In other words, the same voter might vote for a centrist in a competitive district and a progressive in a safe district. The first vote might help secure a Democratic majority, while the second might push that majority toward more progressive policies.
These considerations, it seems to me, could become important in next year’s Democratic primaries. Democratic voters may be less concerned about which candidate’s views most closely match their own than about which one can defeat Trump (assuming Trump runs again). So they may value a candidate’s ability to attract moderates even if their own views are progressive.
That kind of calculation may help explain a striking result in a Gallup poll conducted November 13-18 that asked Democrats and Democratic-leaning independents whether “you would rather see the Democratic Party become more liberal or become more moderate.” While 41 percent said “more liberal,” 54 percent said “more moderate,” despite a recent tendency that Gallup notes for more Democrats to self-identify as liberal.
If the Republican nomination is a foregone conclusion, moreover, the Democratic primaries may attract a lot of independent or center-right voters who might otherwise have voted in the Republican primaries. This is especially likely in states that don’t require primary voters to have registered in advance as members of a party. Many observers assume that each party’s primaries attract disproportionate numbers of “extreme” partisans, but that may not be so for the Democratic presidential primaries in 2020.

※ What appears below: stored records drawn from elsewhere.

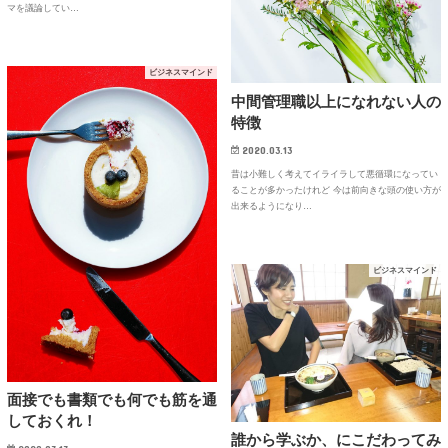
マを議論してい…
ビジネスマインド
中間管理職以上になれない人の
特徴
2020.03.13
昔は小難しく考えてイライラして悪循環になってい
ることが多かったけれど 今は前向きな頭の使い方が
出来るようになり…
ビジネスマインド
面接でも書類でも何でも筋を通
しておくれ！
誰から学ぶか、にこだわってみ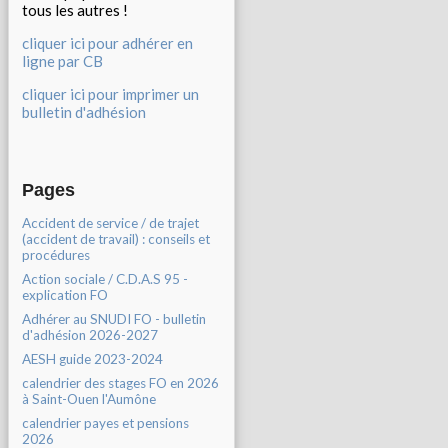
tous les autres !
cliquer ici pour adhérer en
ligne par CB
cliquer ici pour imprimer un
bulletin d'adhésion
Pages
Accident de service / de trajet
(accident de travail) : conseils et
procédures
Action sociale / C.D.A.S 95 -
explication FO
Adhérer au SNUDI FO - bulletin
d'adhésion 2026-2027
AESH guide 2023-2024
calendrier des stages FO en 2026
à Saint-Ouen l'Aumône
calendrier payes et pensions
2026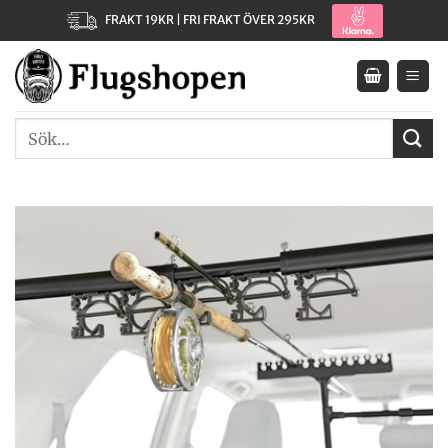
Skip
FRAKT 19KR | FRI FRAKT ÖVER 295KR
to
content
Sök
efter: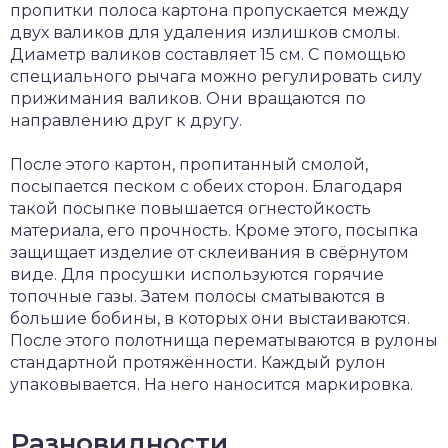
пропитки полоса картона пропускается между
двух валиков для удаления излишков смолы.
Диаметр валиков составляет 15 см. С помощью
специального рычага можно регулировать силу
прижимания валиков. Они вращаются по
направлению друг к другу.
После этого картон, пропитанный смолой,
посыпается песком с обеих сторон. Благодаря
такой посыпке повышается огнестойкость
материала, его прочность. Кроме этого, посыпка
защищает изделие от склеивания в свёрнутом
виде. Для просушки используются горячие
топочные газы. Затем полосы сматываются в
большие бобины, в которых они выстаиваются.
После этого полотнища перематываются в рулоны
стандартной протяжённости. Каждый рулон
упаковывается. На него наносится маркировка.
Разновидности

For the moment, the ideological divisions between centrist and progressive Democrats are relatively subdued because Democrats are united against Trump and the Republicans. But if they regain power nationally in 2020, the party’s internal divisions will become more salient, and the results of the congressional races will become more important. The Senate will likely be an even greater constraint than the House. If it isn’t clear now, it will become clear then that while the congressional Democrats are more liberal than they were at the start of the Obama presidency, the centrists will set limits on what the party can do.